Part of TVF’s evaluation process for our event Can you See Me? The future of listening in the care system in February 2020 at the GLA, involved a group of young researchers, across different disciplines to evaluate and share their experience of being a participant. They presented their findings at the event and created short reports.  

 Here you can find one of these reports by the evaluator Davida: 

Verbatim meaning:  

in exactly the same words as it was used originally. 

The Verbatim Project did just that. No middlemen, no censorship – just young people at the forefront of their truth.  

78,150 of our young people are in care which makes up less than one 1% of the population, making them the most underrepresented group in the UK. Like many others, my first introduction to the care system was either ‘The Story of Tracy Beaker’ or fly on the wall documentaries speaking to criminals that have come through the care system. For too long, young people in care have had their narratives written for them – something that cannot continue for much longer.  

Being invited to witness something as radical as “The Future Of Listening In The Care System” was not only an honour, but a hypothesis proven right. The hypothesis being that, given the right tools, the potential that young people have is absolutely limitless. To use the word radical while describing the event seems ill-fitting, however, in a day and age where profit matters more than people and listening to others is deemed as a ‘lack of priority’, gathering to hear these stories for what they are was nothing short of transformative 

I was lucky enough to sit through a range of discussions and activities, facilitated by the young people from CLICK Wandsworth, where a range of issues were discussed, and the care system was thoroughly dissected.  

We opened the day with a piece performed by those involved with The Verbatim Formula, reciting, word for word, testimonials from those who had either been in the care system or currently are in the care system, keeping the element of verbatim integral to the whole day. This was followed by a word association game where the facilitators and participators were invited to talk about how words that were picked from conversations from people in care made us feel. A man who had been through the care system himself had picked the word “luck” which caused a few provoking conversations through the day. Why is it described as luck when someone is able to live a fulfilling life after leaving care?   

I remember Dan, one of the young facilitators, picked ‘trust’ and the lack thereof in the care system. Trust was a word that we kept revisiting throughout the day, from Dan’s speed dating style session where we discussed how to incorporate trust in the care system – how can these young people build adequate trust if there’s a constant turnover of social workers, who continue to handle sensitive information with lack of care and considerationTrust was highlighted differently in another activity where we were in a meeting with a ‘social worker’ with a range of scenarios, from a boy who was going to be moved to a secure housing unit for being secretive and having more things than normal to another boy who was constantly running away from placements due to his mother living close by. The interaction with the social worker (played by one of the young people) will stick with me for a long time. The lack of interest, genuine care and patience taken by the social worker is something that shocked me. It showed me that kids in care are constantly treated like a burden. How are these kids ever meant to build a trusting bond with the people they work with if they’re constantly made to feel like an inconvenience?  

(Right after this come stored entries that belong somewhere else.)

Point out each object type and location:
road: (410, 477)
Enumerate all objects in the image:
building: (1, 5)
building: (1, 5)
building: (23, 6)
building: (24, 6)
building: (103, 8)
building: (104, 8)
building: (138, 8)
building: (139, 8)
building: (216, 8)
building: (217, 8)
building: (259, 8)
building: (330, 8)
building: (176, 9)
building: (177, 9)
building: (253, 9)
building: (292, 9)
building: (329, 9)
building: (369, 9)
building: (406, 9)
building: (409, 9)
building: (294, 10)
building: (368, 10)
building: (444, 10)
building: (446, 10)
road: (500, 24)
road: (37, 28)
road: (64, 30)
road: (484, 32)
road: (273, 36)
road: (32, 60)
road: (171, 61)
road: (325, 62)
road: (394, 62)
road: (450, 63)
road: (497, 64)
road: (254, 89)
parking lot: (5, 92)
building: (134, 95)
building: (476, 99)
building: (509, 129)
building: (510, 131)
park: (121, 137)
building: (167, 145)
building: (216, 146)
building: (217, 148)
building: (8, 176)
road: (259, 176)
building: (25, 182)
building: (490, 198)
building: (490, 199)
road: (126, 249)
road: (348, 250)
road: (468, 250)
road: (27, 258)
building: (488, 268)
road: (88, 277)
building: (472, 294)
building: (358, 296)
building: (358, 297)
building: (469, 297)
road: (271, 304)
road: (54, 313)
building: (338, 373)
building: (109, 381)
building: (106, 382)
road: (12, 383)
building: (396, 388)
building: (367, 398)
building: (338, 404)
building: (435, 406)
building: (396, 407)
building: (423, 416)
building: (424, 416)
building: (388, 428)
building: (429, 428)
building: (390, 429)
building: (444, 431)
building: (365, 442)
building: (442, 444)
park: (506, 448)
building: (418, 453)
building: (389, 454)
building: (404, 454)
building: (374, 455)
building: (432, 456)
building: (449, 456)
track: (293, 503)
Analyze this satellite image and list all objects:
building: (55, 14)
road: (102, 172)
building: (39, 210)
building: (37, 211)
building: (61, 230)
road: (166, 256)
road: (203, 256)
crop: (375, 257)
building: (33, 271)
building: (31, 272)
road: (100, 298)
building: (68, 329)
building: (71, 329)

I want to wrap this blog up with something that I found deeply harrowing and till today cannot fathom.  

Young people in care are given £57.80 per week to live off. Local authorities are claiming that ‘there’s not enough resources’, but let’s put things into perspective.  

As of 2019, the Ministry of Defence are set to spend £5billion on nuclear weapons and forms of defence.  

In 2011, an inquest found that UK government officials spent a combination of £1billion on their complimentary credit cards.  

After reading these statistics, I dare someone tell me that there’s “not enough resources”.